Once we connect the BatPower PD6's AC Adapter with the Nubia Z17 through both the BatPower round to rectangle connector adapter and BatPower USB Type-C Adapter, the BatPower adapter repeatedly claims to support 5 different USB Power Delivery power profiles: 15 watts (5 volts @ 3 amps), 27 watts (9 volts @ 3 amps), 36 watts (12 volts @ 3 amps), 45 watts (15 volts @ 3 amps) and 60 watts (20 volts @ 3 amps) over the USB Type-C connector. Since only up to 60W is being offered, it doesn't comply with the 90W output advertised on the adapter's casing.
The Nubia Z17 can be seen to request an initial 15 watts (5 volts @ 3 amps) of charging from the BatPower adapter which it accepts.
The Nubia Z17 later requests and establishes 27 watts (9 volts @ 3 amps) power contract with the BatPower adapter allowing the phone to charge much faster.
We can also see that the Nubia Z17 starts charging from 11% battery at around 10 watts (5 volts @ 2 amps) in the first 40 seconds. After that the phone finally draws 15 watts (5 volts @ 3 amps) from the BatPower adapter.

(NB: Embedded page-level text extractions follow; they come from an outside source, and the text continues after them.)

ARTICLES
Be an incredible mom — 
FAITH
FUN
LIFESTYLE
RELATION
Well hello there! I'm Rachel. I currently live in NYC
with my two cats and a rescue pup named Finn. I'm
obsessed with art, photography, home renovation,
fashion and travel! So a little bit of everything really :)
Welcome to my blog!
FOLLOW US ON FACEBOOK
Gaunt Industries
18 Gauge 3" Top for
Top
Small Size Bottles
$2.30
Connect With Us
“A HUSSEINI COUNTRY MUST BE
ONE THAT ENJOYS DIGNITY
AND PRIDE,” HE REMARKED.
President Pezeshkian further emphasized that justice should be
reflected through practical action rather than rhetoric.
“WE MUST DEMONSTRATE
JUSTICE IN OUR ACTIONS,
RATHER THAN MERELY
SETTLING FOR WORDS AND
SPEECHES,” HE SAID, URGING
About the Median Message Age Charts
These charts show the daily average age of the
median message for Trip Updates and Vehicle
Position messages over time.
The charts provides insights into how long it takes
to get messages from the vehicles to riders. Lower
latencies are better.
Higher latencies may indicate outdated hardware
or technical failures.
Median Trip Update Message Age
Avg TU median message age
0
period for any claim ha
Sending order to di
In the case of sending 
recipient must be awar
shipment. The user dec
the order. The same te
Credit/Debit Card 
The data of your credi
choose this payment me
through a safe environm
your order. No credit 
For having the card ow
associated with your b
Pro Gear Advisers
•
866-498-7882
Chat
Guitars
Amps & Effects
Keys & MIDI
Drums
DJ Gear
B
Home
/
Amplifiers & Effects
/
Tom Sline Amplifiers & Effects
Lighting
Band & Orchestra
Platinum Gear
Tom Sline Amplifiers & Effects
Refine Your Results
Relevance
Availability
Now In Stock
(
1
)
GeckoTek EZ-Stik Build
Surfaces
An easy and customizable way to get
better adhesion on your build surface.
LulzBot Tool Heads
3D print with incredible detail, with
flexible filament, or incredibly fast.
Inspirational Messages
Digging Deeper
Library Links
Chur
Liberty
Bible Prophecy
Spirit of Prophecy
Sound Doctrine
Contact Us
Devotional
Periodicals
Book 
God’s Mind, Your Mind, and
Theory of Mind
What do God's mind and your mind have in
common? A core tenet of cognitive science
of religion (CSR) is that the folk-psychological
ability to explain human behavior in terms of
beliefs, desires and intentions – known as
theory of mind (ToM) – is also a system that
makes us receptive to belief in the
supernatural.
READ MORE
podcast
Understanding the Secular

Reaching 60 seconds, the voltage level goes up to 9 volts but the phone only pulls about 1.2 amps current from the charger. The phone then eventually charges at around 15.9 watts (12.2 volts @ 1.3 amps). While we didn't observe the phone get close to 27W or even 36W of charging which was established in the USB Power Delivery negotiations, the BatPower PD6's AC Adapter is able to charge the Nubia Z17 at just slightly lower power compared to using the phone's own Qualcomm Quick Charge charger.